America’s Heart & Soul (2004)

2004-07-02

Director Louis Schwartzberg once ran a film stock library, Energy, and spent a number of years documenting “life” in the U.S. And so, some images in America’s Heart & Soul may be familiar to those who watch nicely photographed television shows or films on PBS. The footage of Bandaloop, for example, the California-based dance company that uses harnesses and tethers to create dance pieces as they repel off mountains, is sometimes identical to what appeared in a piece about the artists on CBS’ Sunday Morning. The same might be said for shots of Erik Weihenmayer, the blind mountain climber who has scaled Everest and other great peaks, as he appeared in the documentary, As Far as the Eye Can See.

More a collection of portraits than a documentary, America’s Heart & Soul owes what little originality it has to its many subjects, whose vigorous work, play, and vision may make you wonder why you spend so much time sitting on your ass. These lives glimpsed seem spiritual, fulfilling, productive, or just plain fun, but what is most compelling is their purity. Clichés perhaps, but sometimes simplicity and familiarity communicate powerful sentiments — like pride, in one’s community, in triumph over adversity, in maintaining a vanishing way of life.

The film boasts sumptuous photography and a range of locations: mist rising off a sleepy valley or rain falling on a tired industrial town, the grandeur of Manhattan’s skyline. Such inspiring backdrops are just that, however, for portraits of inspiring figures. One thrilling sequence follows Rick and Dick Hoyt, the father-son Boston Marathon team who have competed every year for over a decade. Rick has cerebral palsy, and his father pushes him in his chair. Less sensationally poignant is a section on Waltham, a crowd-pleasing rock band named after a town in Massachusetts, who sing pop songs about girls and work day jobs, as cab drivers or factory employees. Another group, the Vasquez Brothers, form an energetic salsa dance company in Los Angeles, filmed amid gorgeous colorful neon, whose languid sensuality is a perfect counterpoint to their frenetic moves.

The film contrasts such impressive talents with interview subjects whose arts are less obviously valuable, encouraging viewers, perhaps, to contemplate how value is conferred, and how meaning might be inscribed. The film includes interviews with an Appalachian rug weaver; Yac Yacobellis, a Manhattan bike messenger so devoted that he races bikes in his spare time; West Virginia steel workers struggling to keep their lives together; a soulful jazz trumpeter in New Orleans who passes his art on to his younger brother and the neighborhood kids.

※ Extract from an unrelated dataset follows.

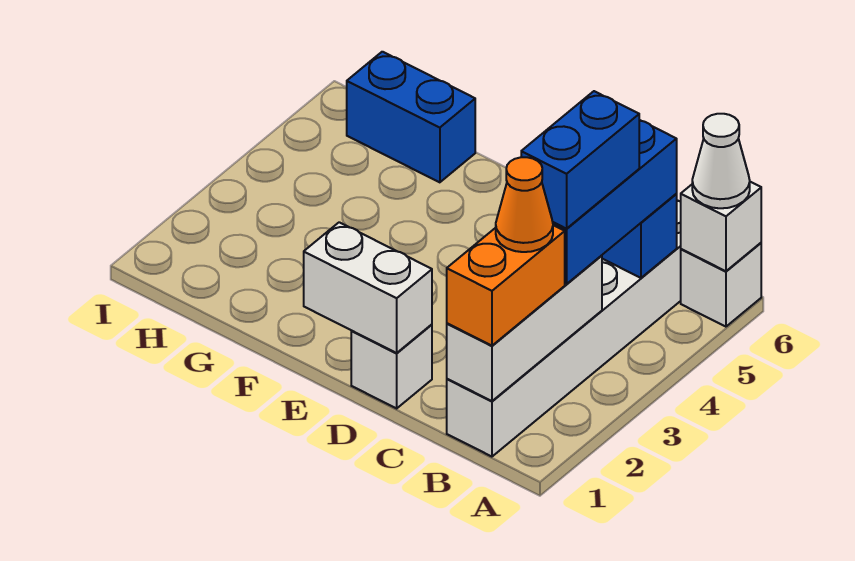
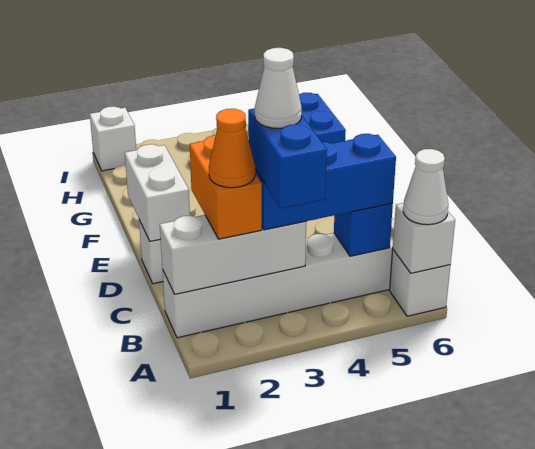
orange brick B1:B2 level 3 -> orange brick B2:C2 level 3
blue brick B3:B4 level 4 -> blue brick A3:B3 level 4
none -> white cone B3 level 5
none -> white brick I1 level 1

The contrasts between rural and urban, rich and poor, gritty and bucolic, lend a kind of tension. California vintner Ed Holt lists the small yet significant things that make up his life: the climatic changes that can make or break a harvest, his love of the wine he makes, the fact that he rarely, if ever, leaves his grapes. In Chicago, Olympic boxer Michael Bennett, who spent seven years in prison, now works at a local gym, trying to keep boys off the streets by encouraging their interest in boxing. Ennui is not only a problem in the city: Vermont dairy farmer George Woodard is raising his young son (every other weekend); though he went to college to study business, he explains that he decided to return to the family business, and now is trying his hand at amateur filmmaking. A more famous Vermonter named Ben makes ice cream. We all know Ben and Jerry are rich and famous Vermonters, but yes, they started out as ordinary Americans with a dream, who failed miserably until they got it right.

If none of these careers is earth-changing, America’s Heart & Soul suggests that each is premised on a love of craft and appreciation for a way of life. It also poses a central question: what can these portraits tell us about connections in an enormously diverse nation? After observing this richly colored pageant of people, U.S. audiences might emerge with a renewed perspective, one that celebrates defiant individuality over bland patriotism. Still, the film includes corny epigraphs between sections — “Freedom lives in the soul” — undermine the subjects’ creativity. Why not let these people speak for themselves?

It might have been worse: instead of celebrating the individuality and “indomitable human spirit” so often attributed to the U.S., Schwartzberg might have decided to go all jingoistic. America’s Heart & Soul does remind us that no single ideology or way of life defines America. We are where we live, we are what we do. Choosing (or being compelled by circumstances) to live or work outside of the ever-burgeoning, brand-name, strip mall culture is, the film suggests, one way of preserving a sense of individuality.